_PAGE EXTRACT_
=-=-=

Automations need a working definition, which means a threshold. A sound default is 14 days of inactivity in an open stage. That is the dormant default we install, and firms tune it against their own stage-aging data: urgent practice areas justify a shorter window, slow-deciding matters a longer one. The rule must be explicit, because staleness triggers act on rules, not feelings.
The threshold only means something if your stages do. If leads, active clients, and closed files share loose stages, inactivity cannot be measured. The Lawmatics intake pipeline guide covers stage design; get that right before wiring reactivation on top of it.
Why dead leads are worth working
The value of a dead-lead list comes from a plain accounting fact: the acquisition cost is already sunk. Every record on the list represents marketing money and intake labor that left the building long ago. A new lead requires new spend before it exists. A dormant lead requires a short sequence of plain emails that cost almost nothing to send. When one of them books, the revenue attaches to spend you had already written off. That is the entire premise, and it is why the product page for this system describes the outcome as recovering revenue you already paid to acquire.

=-=-=

Can you reproduce the full dead-lead reactivation passage word for word? The records play no role here.

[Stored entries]
=-=-=

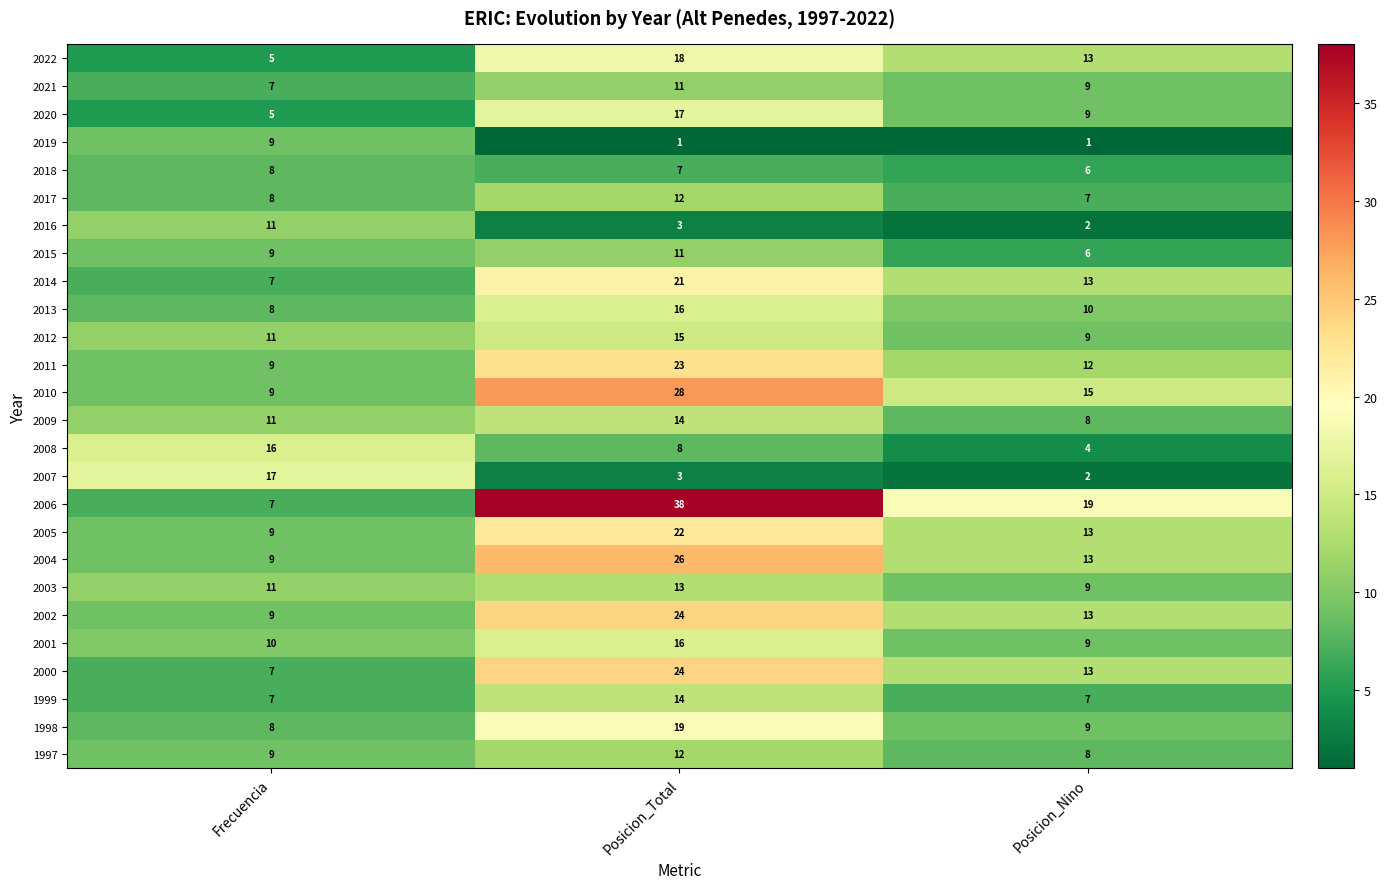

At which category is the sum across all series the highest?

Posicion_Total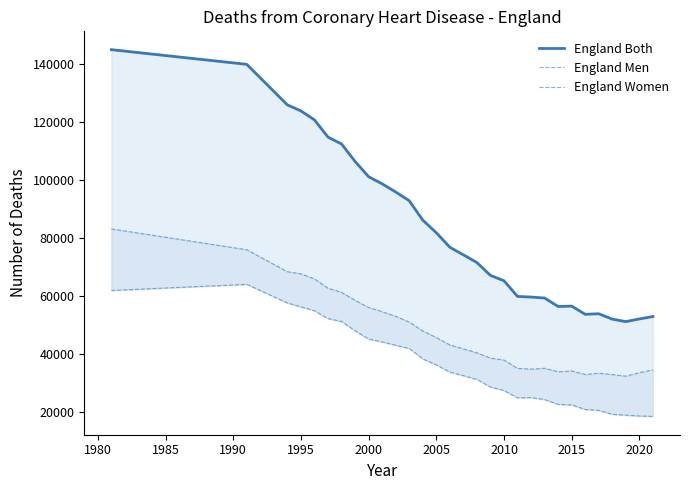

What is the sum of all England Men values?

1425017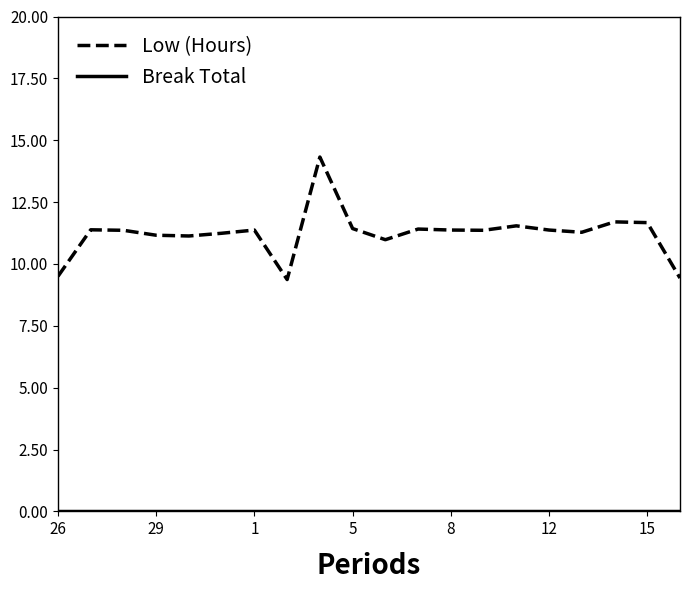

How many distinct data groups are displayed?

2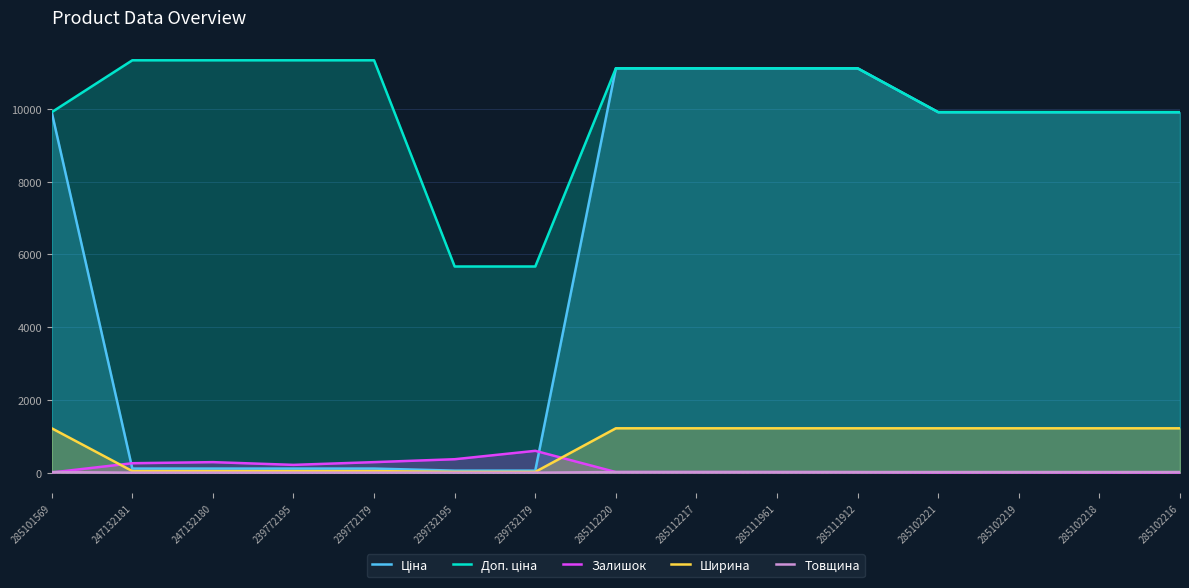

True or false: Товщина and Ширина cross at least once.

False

=-=-=

_ANSWER BELOW_
Automations need a working definition, which means a threshold. A sound default is 14 days of inactivity in an open stage. That is the dormant default we install, and firms tune it against their own stage-aging data: urgent practice areas justify a shorter window, slow-deciding matters a longer one. The rule must be explicit, because staleness triggers act on rules, not feelings.
The threshold only means something if your stages do. If leads, active clients, and closed files share loose stages, inactivity cannot be measured. The Lawmatics intake pipeline guide covers stage design; get that right before wiring reactivation on top of it.
Why dead leads are worth working
The value of a dead-lead list comes from a plain accounting fact: the acquisition cost is already sunk. Every record on the list represents marketing money and intake labor that left the building long ago. A new lead requires new spend before it exists. A dormant lead requires a short sequence of plain emails that cost almost nothing to send. When one of them books, the revenue attaches to spend you had already written off. That is the entire premise, and it is why the product page for this system describes the outcome as recovering revenue you already paid to acquire.